On the radio talk shows we heard discussions of college tuition where all callers but one thought tuition of a few thousand dollars a year was too high! Everyone was also worried that poor but meritorious students would have equal access to advanced education, which is a worry that I haven't heard voiced by any U.S. politician since Ronald Reagan made wealth and elitism respectable. The discussion centered on possible increases in government funding for education rather than the cuts that have been the rule in most states in the U.S., so the contrast in perceived problems, basic values, and proposed solutions could not have been starker.

Similarly, the discussions of support for extending the medical system centered on issues like reducing the waiting lists and supporting prescription drug purchases, but there was no questioning of the basic single-player government-directed medical system. The basic right of every Canadian to be able to see a doctor when they feel ill without having to pay hefty fees was simply not questioned. Again, I had never heard a U.S. politician since Hillary Clinton's abortive movement on health care voice any distinct statement about any right of U.S. citizens to have access to medical care. Similarly, the quiescence of the U.S. government in the face of price gouging by pharmaceutical companies was 180 degrees opposite from the Canadian system of controlled drug prices, having the predictable result of U.S. citizens crossing the border to purchase necessary drugs in Canada.

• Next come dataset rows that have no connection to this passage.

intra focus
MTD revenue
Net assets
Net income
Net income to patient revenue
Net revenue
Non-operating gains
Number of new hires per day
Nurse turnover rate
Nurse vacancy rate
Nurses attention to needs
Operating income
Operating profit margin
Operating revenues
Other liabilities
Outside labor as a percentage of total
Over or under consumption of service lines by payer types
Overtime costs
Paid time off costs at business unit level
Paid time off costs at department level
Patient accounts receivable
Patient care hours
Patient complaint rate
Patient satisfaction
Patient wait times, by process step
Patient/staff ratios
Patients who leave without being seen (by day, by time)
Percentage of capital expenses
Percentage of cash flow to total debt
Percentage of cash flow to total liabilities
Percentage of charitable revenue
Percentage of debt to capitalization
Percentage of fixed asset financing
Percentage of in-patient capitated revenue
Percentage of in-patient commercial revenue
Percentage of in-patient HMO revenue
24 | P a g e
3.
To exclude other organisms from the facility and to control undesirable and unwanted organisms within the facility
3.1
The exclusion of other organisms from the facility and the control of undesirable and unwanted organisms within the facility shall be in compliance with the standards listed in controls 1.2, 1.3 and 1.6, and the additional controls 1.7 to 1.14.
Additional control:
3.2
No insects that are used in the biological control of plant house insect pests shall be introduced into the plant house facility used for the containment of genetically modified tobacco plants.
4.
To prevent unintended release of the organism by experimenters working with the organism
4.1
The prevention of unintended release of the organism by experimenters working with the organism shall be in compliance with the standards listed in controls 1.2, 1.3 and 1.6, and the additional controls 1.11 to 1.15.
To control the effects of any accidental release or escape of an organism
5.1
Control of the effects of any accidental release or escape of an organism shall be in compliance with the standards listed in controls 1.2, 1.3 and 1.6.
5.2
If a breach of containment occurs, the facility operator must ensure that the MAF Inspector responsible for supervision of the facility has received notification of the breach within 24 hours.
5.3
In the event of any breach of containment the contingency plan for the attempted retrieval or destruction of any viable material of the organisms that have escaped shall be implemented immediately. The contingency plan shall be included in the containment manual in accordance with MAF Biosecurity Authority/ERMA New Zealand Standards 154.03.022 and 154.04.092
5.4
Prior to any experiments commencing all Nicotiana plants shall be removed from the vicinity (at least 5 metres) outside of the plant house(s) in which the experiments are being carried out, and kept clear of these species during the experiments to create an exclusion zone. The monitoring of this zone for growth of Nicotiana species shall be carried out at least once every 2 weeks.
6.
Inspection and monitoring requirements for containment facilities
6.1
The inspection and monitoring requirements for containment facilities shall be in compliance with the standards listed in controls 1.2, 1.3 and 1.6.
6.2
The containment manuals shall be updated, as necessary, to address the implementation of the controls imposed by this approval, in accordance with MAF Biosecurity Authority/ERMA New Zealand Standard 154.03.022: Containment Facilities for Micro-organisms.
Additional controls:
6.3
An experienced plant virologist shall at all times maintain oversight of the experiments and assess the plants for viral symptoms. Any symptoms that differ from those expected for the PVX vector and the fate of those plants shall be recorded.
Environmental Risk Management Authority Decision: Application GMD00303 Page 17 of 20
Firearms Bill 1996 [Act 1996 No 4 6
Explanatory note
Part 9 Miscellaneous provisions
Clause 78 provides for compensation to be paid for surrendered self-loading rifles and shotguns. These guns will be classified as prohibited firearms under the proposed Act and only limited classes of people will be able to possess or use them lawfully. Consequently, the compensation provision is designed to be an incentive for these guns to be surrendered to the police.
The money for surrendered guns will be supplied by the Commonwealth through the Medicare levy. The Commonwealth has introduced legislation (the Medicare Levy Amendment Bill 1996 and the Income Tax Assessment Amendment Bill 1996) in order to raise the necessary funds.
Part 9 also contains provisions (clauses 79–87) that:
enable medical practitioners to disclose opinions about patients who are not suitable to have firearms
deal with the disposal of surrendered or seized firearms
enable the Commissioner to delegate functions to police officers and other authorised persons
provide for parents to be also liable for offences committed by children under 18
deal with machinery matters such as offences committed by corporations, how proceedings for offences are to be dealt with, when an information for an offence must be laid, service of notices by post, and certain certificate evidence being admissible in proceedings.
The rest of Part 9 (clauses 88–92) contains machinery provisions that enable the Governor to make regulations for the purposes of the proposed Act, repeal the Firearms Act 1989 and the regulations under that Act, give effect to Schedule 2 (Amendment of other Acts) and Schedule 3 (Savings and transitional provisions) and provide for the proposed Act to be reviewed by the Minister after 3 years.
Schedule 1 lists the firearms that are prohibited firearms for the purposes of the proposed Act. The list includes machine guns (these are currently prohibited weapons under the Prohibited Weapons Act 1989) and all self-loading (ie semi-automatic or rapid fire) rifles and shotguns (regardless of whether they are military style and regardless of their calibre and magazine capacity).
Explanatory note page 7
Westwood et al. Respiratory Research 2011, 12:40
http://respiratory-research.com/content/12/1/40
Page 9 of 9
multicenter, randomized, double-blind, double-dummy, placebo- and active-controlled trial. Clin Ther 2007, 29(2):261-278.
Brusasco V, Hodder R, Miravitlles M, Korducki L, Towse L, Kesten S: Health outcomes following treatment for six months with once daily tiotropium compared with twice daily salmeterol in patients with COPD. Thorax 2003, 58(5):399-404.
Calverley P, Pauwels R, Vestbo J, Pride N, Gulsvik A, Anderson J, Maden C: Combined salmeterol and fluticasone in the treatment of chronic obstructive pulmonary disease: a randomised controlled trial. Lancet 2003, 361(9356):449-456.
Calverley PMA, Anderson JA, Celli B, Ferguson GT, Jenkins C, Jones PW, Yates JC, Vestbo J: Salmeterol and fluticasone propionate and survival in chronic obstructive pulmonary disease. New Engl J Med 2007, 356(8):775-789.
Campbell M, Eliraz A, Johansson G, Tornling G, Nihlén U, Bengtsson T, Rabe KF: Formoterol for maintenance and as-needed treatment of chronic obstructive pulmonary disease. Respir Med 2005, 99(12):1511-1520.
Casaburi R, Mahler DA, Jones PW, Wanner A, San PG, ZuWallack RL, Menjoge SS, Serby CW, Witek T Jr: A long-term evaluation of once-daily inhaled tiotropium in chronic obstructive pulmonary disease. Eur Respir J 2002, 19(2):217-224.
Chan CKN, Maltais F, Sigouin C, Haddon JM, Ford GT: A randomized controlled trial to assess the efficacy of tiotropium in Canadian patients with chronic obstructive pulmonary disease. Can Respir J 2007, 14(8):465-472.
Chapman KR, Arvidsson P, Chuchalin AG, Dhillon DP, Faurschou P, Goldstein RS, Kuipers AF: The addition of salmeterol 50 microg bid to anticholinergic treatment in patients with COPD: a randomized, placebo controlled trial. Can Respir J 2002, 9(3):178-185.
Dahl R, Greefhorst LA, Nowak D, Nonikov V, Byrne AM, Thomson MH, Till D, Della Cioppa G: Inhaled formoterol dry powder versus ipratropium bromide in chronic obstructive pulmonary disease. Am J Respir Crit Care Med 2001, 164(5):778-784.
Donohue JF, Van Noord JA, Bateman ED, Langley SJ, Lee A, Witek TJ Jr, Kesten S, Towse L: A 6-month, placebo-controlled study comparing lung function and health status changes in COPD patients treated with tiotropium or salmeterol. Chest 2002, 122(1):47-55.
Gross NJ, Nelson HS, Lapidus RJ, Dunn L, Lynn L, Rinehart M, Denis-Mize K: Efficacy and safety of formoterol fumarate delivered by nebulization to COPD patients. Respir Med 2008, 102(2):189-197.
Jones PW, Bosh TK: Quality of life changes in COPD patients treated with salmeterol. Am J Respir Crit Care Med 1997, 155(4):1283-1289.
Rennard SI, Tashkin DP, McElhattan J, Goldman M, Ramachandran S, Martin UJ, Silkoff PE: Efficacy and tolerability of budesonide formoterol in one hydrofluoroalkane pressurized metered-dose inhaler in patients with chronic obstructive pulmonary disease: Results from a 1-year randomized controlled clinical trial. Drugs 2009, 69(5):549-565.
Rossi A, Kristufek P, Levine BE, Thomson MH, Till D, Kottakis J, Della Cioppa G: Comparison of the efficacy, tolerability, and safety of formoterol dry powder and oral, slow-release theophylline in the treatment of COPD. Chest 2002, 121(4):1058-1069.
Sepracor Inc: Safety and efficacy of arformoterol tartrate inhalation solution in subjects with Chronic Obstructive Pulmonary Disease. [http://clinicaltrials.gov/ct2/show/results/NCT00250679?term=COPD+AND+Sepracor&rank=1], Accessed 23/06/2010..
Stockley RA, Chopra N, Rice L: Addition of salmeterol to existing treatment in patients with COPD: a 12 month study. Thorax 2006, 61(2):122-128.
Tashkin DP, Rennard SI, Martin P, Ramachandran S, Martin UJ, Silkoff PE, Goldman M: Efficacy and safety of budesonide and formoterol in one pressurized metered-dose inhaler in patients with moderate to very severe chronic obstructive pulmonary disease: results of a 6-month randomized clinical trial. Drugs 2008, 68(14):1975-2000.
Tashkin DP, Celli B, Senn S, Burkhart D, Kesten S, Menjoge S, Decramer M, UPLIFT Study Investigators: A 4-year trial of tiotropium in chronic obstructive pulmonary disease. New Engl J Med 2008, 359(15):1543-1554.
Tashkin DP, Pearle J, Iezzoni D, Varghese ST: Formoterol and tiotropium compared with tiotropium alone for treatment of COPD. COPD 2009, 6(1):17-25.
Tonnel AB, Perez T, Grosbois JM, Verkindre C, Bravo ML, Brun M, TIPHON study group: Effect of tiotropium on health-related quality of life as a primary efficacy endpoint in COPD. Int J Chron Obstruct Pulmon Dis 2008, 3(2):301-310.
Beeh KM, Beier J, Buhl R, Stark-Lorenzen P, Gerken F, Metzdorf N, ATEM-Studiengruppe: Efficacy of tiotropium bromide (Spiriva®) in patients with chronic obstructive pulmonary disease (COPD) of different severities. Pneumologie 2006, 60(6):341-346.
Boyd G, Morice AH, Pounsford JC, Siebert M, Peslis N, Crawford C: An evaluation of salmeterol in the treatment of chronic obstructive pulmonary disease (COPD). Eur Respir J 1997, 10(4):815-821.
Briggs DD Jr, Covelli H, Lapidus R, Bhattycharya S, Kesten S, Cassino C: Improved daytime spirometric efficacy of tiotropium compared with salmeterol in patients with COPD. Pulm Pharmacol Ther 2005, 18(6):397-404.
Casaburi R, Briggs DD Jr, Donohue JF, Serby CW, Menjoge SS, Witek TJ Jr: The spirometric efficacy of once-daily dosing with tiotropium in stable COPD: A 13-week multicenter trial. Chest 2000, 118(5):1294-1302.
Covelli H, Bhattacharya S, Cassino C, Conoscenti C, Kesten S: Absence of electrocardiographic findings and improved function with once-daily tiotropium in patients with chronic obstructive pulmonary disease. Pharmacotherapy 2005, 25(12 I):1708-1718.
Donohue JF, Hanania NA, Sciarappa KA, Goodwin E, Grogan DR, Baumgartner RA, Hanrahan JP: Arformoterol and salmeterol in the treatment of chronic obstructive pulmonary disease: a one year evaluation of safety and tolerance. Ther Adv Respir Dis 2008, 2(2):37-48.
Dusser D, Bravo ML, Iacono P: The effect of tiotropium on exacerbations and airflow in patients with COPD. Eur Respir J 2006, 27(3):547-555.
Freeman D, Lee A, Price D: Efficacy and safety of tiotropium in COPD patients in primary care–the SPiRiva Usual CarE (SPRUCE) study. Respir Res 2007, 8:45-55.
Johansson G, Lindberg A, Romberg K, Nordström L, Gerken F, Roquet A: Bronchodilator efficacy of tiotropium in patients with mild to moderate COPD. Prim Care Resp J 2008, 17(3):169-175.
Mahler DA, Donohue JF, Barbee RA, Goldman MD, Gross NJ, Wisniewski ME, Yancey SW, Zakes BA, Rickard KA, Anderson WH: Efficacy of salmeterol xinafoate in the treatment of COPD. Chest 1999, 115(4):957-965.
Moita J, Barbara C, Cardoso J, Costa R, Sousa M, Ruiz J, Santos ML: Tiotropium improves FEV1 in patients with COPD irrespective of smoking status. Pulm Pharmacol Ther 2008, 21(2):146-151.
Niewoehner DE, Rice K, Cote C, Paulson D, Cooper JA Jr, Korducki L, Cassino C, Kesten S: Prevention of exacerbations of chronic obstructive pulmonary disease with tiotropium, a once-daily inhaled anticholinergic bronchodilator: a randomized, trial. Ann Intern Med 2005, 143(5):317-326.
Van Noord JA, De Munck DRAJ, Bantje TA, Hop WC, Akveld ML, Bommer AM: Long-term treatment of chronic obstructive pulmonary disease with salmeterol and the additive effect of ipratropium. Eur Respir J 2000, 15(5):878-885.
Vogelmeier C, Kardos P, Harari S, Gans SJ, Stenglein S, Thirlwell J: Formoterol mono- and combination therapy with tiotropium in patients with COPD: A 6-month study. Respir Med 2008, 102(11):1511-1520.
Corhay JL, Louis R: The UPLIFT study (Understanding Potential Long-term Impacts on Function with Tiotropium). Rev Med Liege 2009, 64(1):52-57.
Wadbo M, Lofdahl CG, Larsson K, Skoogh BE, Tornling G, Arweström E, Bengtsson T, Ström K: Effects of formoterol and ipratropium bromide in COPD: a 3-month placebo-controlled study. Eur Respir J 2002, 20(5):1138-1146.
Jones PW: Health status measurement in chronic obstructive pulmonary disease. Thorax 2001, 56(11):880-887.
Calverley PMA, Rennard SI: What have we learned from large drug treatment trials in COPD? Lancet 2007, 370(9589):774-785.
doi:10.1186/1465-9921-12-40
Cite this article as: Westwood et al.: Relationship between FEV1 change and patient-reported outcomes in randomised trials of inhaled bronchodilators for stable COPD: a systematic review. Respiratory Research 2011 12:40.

Overall, my perception was that the Canadian and U.S. cultures have been diverging on some of the core cultural values that define each one. Certainly public support of higher education and the government regulated health care system were two of these cultural shibboleths. Another curious difference was the role of labor unions and the prevalence of strikes in Canada compared to the U.S. While we were there the Canadian border guards and National Park workers went on separate strikes, and when was the last time you heard of a nationwide strike of some group of government workers in the U.S.? So one way and another we kept ourselves entertained and our feet up until it was time for bed.